## WHAT TO WORK ON
Rewrite every item below with "label" changed to "category" and nothing else altered, and leave the pictures out.

## DATA RECORDS

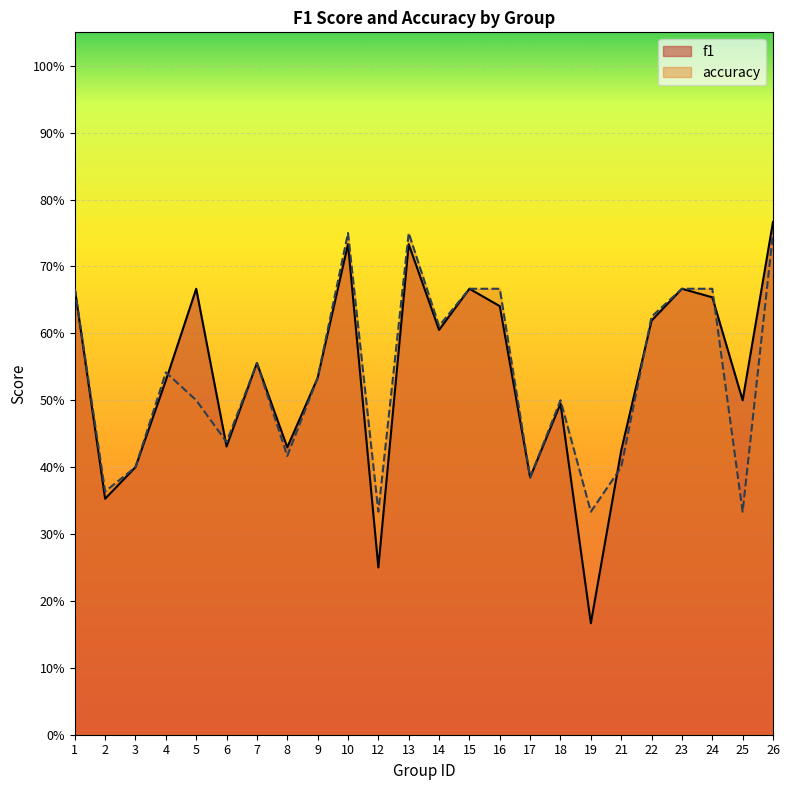

What is the total value across all series at 25?

0.8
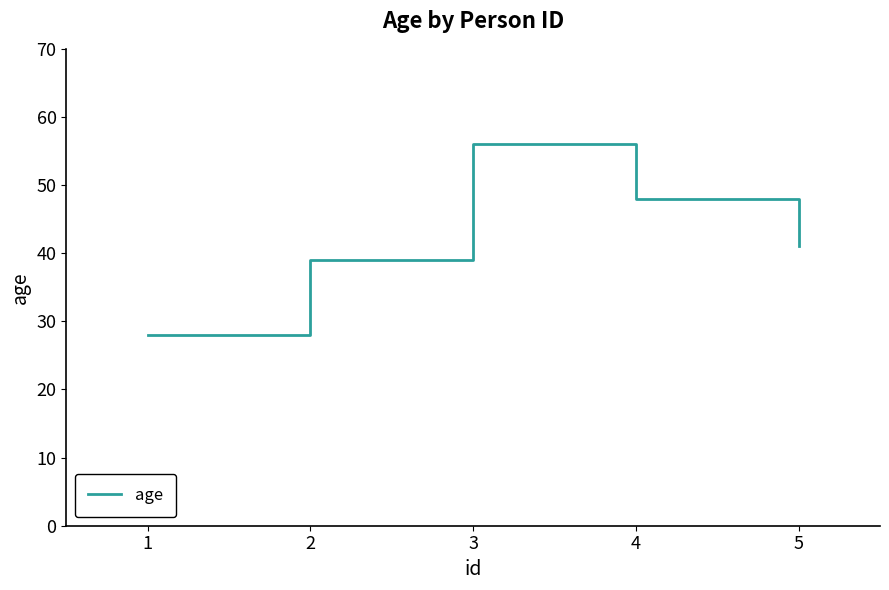

At which label does the data first exceed 41?

3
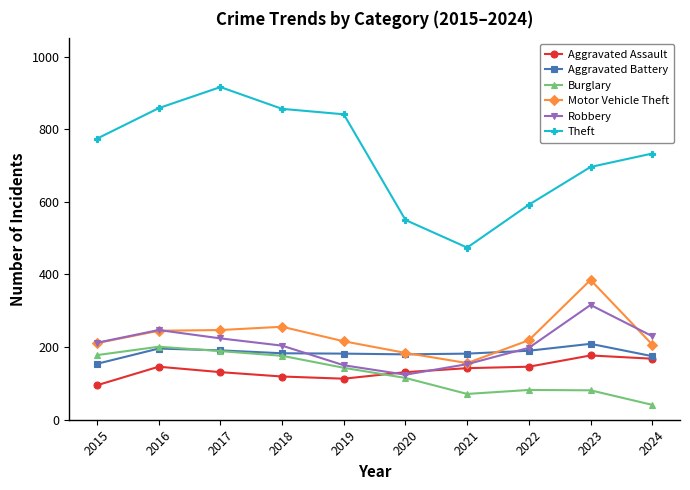

How many data points in Aggravated Assault are less than 142?

5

## EXERCISE RESPONSE
What is the total value across all series at 25?

0.8

At which category does the data first exceed 41?

3

How many data points in Aggravated Assault are less than 142?

5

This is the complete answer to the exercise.